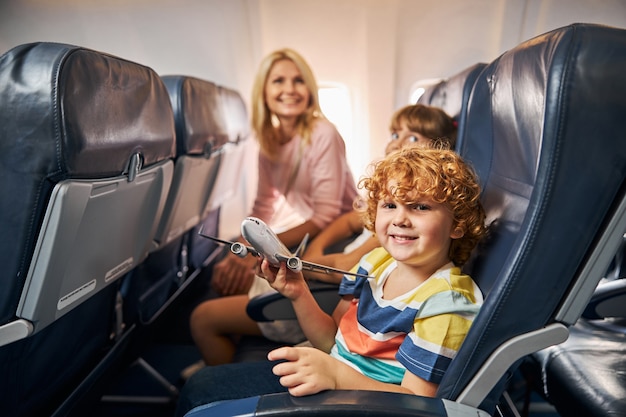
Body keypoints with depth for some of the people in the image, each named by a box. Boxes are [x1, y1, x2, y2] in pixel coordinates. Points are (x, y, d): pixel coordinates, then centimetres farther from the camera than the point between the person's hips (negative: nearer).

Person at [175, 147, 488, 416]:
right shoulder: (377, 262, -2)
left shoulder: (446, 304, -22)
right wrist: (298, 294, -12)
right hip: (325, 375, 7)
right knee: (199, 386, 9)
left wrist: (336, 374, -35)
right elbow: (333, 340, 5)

#### Instructions for the task:
Nothing but the lines from the line that contains "right shoulder: (377, 262, -2)" to the last line of the records above should appear in the answer; please copy them exactly.

#### Answer for this exercise:
right shoulder: (377, 262, -2)
left shoulder: (446, 304, -22)
right wrist: (298, 294, -12)
right hip: (325, 375, 7)
right knee: (199, 386, 9)
left wrist: (336, 374, -35)
right elbow: (333, 340, 5)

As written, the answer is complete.